▶ _SHORT PROBLEM A_:
Why does the SysCalc documentation say to separate the PDF entries with '&&' when using the MadEvent interface? Answer in one to three sentences.

▶ _SUPPLIED TEXT_:
What is SysCalc

=Running the code

Standalone Interface

parameter	meaning	options
scalefact	various value used for the variation of the factorization and renormalization scale
scalecorrelation	Define how the correlation between the factorization and renormalization scale has to be handle	-1: all combination
		-2 only correlated ones
		a list of number of type (i*N+j) will select this list with i: index of the factorization and j the index of the renormalization scale (both starts at zero)
alpsfact	scale variation for the first emission in MLM matching
matchscale	QCUT variation of Pythia	QCUT should be set to the minimal value (default in madevent) to have this parameter meaningful.
PDF	pdf variation

This is an example of configuration file

# Central scale factors
scalefact:
0.5 1 2
# Scale correlation
# Special value -1: all combination (N**2)
# Special value -2: only correlated variation
# Otherwise list of index N*fac_index + ren_index #index starts at 0
scalecorrelation:
0
# \alpha_s emission scale factors
alpsfact:
0.5 1 2
# matching scales
matchscale:
32 50 80
# PDF sets and number of members (optional)
PDF:
CT10.LHgrid 53
MSTW2008nlo68cl.LHgrid

MadEvent Interface

As all external module, SysCalc can be called either in the main flow or in a a-posteriori way via the command "syscalc" in the command interface (./bin/madevent or launch -i from the MG5 interface)

In both case, the information from the run are used from the run_card and require to have use_syst on the run_card set on T. All the parameter correspond to those describe above.

Concerning the PDF since the multiple line is not supported in the run_card, you can separate the various PDF line information by '&&'

Output

at parton level

• LHEF version 3 format containing event by event weight

at pythia level

• a second file containing the event by event weight.

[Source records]
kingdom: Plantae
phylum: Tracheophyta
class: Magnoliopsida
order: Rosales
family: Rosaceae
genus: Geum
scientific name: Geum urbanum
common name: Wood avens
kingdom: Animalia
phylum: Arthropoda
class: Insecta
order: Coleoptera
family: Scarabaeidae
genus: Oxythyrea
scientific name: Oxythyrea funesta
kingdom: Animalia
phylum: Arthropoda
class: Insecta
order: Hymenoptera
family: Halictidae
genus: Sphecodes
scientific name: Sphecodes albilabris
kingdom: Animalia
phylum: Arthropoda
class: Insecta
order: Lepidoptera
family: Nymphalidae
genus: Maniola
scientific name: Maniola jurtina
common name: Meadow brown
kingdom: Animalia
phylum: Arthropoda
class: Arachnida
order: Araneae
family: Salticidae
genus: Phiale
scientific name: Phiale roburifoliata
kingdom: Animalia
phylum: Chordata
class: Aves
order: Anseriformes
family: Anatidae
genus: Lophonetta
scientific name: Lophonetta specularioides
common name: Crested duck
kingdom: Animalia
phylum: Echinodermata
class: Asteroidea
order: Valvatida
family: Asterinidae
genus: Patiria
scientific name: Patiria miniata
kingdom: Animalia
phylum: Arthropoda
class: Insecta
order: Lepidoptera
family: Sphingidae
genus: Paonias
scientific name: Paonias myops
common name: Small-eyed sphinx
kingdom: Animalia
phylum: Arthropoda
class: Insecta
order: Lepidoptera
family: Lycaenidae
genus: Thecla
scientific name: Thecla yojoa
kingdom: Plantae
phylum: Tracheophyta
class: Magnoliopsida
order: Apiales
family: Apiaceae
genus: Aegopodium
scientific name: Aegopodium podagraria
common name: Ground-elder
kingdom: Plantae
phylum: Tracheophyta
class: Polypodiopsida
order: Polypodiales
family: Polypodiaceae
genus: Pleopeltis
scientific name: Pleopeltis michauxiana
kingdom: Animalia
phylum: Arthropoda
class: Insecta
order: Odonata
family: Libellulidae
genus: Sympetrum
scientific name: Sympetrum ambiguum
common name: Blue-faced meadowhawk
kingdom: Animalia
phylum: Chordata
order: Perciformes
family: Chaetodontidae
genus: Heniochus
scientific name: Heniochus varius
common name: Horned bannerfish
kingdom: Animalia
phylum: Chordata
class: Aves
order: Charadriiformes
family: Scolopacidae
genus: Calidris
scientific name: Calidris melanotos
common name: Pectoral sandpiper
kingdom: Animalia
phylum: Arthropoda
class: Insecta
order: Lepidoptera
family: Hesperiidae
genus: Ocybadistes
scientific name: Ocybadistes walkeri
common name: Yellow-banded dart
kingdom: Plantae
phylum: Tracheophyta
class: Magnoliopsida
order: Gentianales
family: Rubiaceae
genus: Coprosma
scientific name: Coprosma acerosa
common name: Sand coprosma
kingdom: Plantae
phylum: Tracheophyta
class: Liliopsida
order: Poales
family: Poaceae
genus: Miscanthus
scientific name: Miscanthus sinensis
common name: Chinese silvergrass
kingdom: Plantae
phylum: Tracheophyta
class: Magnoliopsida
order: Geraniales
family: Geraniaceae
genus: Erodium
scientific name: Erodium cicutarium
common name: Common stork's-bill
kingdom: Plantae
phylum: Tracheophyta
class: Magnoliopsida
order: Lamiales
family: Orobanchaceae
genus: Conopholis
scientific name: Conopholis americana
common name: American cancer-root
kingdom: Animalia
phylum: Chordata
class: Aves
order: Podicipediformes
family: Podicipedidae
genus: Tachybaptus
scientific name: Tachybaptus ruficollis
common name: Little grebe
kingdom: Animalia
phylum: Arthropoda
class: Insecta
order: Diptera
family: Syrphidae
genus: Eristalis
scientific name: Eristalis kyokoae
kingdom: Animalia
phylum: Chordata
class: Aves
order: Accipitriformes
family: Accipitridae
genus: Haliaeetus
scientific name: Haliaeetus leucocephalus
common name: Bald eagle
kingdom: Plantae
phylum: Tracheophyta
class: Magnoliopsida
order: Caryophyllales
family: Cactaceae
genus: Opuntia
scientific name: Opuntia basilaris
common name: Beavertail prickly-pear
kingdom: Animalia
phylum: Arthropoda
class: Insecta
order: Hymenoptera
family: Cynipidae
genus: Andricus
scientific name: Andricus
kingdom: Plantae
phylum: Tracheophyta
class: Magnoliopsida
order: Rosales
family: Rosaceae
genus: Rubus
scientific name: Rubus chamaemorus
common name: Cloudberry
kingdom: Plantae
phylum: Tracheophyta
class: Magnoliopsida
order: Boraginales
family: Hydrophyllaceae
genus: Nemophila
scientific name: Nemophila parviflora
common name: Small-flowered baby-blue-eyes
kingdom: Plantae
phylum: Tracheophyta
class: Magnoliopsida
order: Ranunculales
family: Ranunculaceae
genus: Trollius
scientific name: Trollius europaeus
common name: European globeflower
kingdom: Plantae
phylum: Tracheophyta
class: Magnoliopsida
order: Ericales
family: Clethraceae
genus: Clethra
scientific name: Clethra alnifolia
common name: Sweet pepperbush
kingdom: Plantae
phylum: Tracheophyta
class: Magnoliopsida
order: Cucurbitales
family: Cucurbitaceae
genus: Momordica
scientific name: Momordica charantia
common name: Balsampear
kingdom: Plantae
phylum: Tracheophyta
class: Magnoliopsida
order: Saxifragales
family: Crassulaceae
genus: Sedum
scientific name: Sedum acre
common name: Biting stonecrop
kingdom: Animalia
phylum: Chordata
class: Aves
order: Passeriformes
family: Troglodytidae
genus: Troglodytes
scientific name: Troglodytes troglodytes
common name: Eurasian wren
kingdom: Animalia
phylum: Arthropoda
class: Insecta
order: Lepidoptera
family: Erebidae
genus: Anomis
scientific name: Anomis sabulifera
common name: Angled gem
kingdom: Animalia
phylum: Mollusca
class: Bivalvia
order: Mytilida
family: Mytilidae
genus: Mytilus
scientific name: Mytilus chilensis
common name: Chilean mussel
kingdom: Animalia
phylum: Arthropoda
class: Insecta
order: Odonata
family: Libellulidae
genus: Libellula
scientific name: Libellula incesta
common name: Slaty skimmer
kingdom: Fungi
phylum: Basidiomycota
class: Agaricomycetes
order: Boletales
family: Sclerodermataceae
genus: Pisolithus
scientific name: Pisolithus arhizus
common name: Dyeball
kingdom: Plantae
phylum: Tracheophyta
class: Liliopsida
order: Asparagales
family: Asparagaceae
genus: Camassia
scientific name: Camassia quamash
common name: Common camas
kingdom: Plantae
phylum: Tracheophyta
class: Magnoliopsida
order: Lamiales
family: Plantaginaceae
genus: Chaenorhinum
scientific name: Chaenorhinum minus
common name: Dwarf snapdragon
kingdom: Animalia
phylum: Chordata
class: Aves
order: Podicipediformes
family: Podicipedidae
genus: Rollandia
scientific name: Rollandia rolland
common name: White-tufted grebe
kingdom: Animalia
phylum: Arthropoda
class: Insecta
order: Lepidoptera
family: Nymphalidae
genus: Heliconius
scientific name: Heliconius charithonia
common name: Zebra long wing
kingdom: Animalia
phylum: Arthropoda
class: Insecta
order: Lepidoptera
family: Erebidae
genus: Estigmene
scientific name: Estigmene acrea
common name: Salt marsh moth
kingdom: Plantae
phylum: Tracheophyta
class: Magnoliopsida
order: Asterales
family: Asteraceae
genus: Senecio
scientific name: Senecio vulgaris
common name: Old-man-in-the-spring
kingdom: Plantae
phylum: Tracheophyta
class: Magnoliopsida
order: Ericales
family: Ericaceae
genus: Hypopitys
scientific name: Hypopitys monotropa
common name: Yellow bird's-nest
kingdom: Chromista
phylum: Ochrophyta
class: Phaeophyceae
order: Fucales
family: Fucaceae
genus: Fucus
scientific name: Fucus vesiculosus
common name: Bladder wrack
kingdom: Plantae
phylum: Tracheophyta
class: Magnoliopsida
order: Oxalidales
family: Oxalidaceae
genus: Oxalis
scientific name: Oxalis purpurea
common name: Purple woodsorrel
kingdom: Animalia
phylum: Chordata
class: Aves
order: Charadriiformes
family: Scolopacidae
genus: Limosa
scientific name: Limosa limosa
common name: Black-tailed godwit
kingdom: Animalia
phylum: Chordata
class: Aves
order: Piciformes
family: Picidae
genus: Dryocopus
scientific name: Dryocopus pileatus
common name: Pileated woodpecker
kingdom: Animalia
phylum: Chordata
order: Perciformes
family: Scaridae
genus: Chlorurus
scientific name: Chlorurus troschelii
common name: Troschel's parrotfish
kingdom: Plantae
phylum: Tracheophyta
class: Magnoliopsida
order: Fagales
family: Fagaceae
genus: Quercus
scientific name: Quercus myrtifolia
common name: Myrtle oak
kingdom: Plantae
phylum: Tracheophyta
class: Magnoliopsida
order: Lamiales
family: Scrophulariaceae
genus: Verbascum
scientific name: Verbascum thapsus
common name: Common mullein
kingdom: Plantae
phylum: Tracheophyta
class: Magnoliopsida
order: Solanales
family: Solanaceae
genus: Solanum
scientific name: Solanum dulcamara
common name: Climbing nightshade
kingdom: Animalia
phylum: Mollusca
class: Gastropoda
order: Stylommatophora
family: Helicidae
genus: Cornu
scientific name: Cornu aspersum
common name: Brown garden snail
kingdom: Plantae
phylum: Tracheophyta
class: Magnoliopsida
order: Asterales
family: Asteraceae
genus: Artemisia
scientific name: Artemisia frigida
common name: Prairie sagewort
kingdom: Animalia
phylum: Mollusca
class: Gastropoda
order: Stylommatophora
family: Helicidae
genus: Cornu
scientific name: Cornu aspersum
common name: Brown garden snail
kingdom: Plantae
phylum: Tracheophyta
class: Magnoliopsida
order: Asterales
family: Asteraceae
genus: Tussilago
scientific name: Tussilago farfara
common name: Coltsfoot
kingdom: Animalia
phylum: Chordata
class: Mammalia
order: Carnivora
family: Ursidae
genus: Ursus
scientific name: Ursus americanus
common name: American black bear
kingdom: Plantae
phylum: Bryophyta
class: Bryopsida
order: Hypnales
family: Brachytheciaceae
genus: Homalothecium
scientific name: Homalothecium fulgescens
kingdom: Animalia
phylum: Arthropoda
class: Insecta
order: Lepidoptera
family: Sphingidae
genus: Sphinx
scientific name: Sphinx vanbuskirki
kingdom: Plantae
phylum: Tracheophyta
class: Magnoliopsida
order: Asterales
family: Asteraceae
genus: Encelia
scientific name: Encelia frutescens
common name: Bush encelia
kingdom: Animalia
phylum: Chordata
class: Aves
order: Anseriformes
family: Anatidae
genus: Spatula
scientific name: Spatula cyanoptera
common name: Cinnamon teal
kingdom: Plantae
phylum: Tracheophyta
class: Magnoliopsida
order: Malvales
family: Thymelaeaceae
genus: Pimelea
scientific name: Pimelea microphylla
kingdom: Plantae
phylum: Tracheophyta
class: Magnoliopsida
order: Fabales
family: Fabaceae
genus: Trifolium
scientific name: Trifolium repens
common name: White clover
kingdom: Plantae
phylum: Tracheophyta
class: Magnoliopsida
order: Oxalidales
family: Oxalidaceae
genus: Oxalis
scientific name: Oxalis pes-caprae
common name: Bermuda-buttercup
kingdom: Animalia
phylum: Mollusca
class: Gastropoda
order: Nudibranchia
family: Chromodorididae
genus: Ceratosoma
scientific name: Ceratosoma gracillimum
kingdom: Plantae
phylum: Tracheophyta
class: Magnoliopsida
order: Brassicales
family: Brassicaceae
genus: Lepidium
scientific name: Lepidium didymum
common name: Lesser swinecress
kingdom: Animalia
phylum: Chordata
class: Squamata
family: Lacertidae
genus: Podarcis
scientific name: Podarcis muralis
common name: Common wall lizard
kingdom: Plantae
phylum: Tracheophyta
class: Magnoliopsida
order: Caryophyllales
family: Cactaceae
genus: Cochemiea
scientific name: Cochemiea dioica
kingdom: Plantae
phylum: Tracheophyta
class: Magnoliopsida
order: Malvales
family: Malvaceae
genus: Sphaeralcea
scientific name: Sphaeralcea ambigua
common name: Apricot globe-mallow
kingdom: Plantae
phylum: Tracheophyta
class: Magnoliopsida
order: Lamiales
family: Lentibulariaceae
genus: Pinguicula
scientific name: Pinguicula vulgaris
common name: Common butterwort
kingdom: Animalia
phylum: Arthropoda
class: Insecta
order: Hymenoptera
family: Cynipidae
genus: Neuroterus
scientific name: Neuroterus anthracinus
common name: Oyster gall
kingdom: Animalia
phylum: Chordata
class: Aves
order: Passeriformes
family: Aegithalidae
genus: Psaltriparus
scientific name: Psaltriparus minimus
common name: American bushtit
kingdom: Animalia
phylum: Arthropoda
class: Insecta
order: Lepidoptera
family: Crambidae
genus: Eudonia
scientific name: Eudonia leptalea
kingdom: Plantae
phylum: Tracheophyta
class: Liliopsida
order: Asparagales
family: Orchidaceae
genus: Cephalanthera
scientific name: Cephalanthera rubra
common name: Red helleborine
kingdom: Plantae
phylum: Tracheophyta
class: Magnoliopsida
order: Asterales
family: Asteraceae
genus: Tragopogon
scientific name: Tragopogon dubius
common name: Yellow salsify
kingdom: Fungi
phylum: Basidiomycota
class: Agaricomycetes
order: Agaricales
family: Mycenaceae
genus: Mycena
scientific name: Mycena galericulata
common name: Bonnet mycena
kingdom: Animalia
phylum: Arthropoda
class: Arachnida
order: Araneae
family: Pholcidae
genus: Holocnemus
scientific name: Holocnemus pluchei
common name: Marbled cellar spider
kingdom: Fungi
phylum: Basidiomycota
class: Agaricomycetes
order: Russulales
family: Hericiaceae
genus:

▶ _SHORT PROBLEM B_:
Render the records as a Markdown table with a column named Row for the row number and a column named Line for the line itself. Start at the line containing "common name: American bushtit", end at the final line of the records, and omit blank lines.

▶ _FINAL RESULT A_:
The run_card does not support multiple lines. The PDF entries, which occupy separate lines in the standalone configuration file, must therefore be placed on a single line and separated by '&&'.

▶ _FINAL RESULT B_:
| Row | Line |
|---|---|
| 1 | common name: American bushtit |
| 2 | kingdom: Animalia |
| 3 | phylum: Arthropoda |
| 4 | class: Insecta |
| 5 | order: Lepidoptera |
| 6 | family: Crambidae |
| 7 | genus: Eudonia |
| 8 | scientific name: Eudonia leptalea |
| 9 | kingdom: Plantae |
| 10 | phylum: Tracheophyta |
| 11 | class: Liliopsida |
| 12 | order: Asparagales |
| 13 | family: Orchidaceae |
| 14 | genus: Cephalanthera |
| 15 | scientific name: Cephalanthera rubra |
| 16 | common name: Red helleborine |
| 17 | kingdom: Plantae |
| 18 | phylum: Tracheophyta |
| 19 | class: Magnoliopsida |
| 20 | order: Asterales |
| 21 | family: Asteraceae |
| 22 | genus: Tragopogon |
| 23 | scientific name: Tragopogon dubius |
| 24 | common name: Yellow salsify |
| 25 | kingdom: Fungi |
| 26 | phylum: Basidiomycota |
| 27 | class: Agaricomycetes |
| 28 | order: Agaricales |
| 29 | family: Mycenaceae |
| 30 | genus: Mycena |
| 31 | scientific name: Mycena galericulata |
| 32 | common name: Bonnet mycena |
| 33 | kingdom: Animalia |
| 34 | phylum: Arthropoda |
| 35 | class: Arachnida |
| 36 | order: Araneae |
| 37 | family: Pholcidae |
| 38 | genus: Holocnemus |
| 39 | scientific name: Holocnemus pluchei |
| 40 | common name: Marbled cellar spider |
| 41 | kingdom: Fungi |
| 42 | phylum: Basidiomycota |
| 43 | class: Agaricomycetes |
| 44 | order: Russulales |
| 45 | family: Hericiaceae |
| 46 | genus: |